═══ Source document ═══
I know that we have been in touch with many of you on chat already but I just wanted to give a more thorough explanation of the issues that we experienced earlier.
First off, I want to sincerely apologise to the teams that were impacted. It’s incredibly frustrating when something like this happens. All I can do is apologise and reassure you that we have identified the root cause of the issue. We patched for now and will implement a permanent fix in the coming days.
10.51– first report of an issue with the Dashboard re. loading. We were investigating this as an isolated incident. There was nothing on the stack that indicated any load.
11.45 – the performance of the stack all within standard performance.
12.00 – started noticing some lag in the system (but Webservers, Databases, Cache – all showing sub 10% load). We had no alarms. We use Elastic Search in some parts of the app and even that was showing 37% CPU load at this time (higher than normal but not critical).
12.45 – we manage to replicate the issue and start implementing a fix.
13.20 – fix is applied.
13.40 – system is back to normal.
- New users were added to the system that included an invisible character (space) in their emails.
- When those users loaded the dashboard, the space meant their websocket connection was refused. Spaces are not allowed.
- When there’s no websocket connection, the app automatically reloads to try to re-establish the connection.
- As more and more of those users were continually re-loading the dashboard, the issues started to compound.
- Which eventually impacted other users.
- Created a backlog that took time to work through.
If this happened in a standard team setup, there wouldn’t have been an issue.
As luck would have it, the users (with the space in their emails) were part of a large team with a lot of apps (some with ~40+ moderators). Every time they loaded the dashboard, there’s a lot of calls to return the correct data to them.
- Temporarily disabled the reload logic
- Implement validation on the new user emails
- Optimise the Dashboard API calls to prevent this from happening again.
Technically, we weren’t down today but for a period, the system was too slow to use for some users. This is not the service that we strive to deliver.
Again, I apologise for the inconvenience and disruption caused.
As a priority, we will implement the fix and improvements listed above.
Thanks for your understanding!
═══
* Problem statement
List every clock time given in the timeline of the outage report. The data after this point has nothing to do with the outage report.
═══ Given data ═══
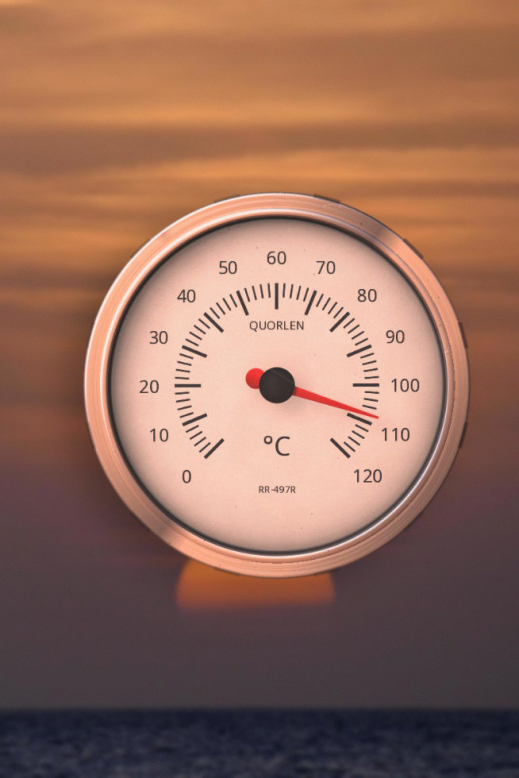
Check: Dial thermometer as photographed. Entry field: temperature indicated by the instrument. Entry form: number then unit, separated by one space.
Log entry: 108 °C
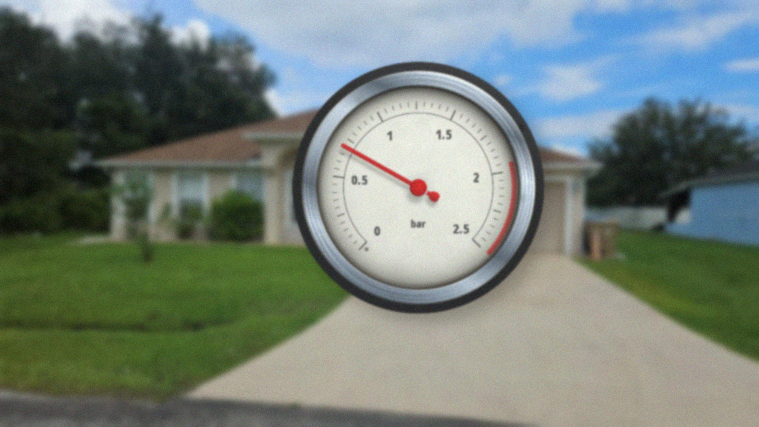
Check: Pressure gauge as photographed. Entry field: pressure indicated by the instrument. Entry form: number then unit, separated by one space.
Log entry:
═══
* Task result
10.51, 11.45, 12.00, 12.45, 13.20, 13.40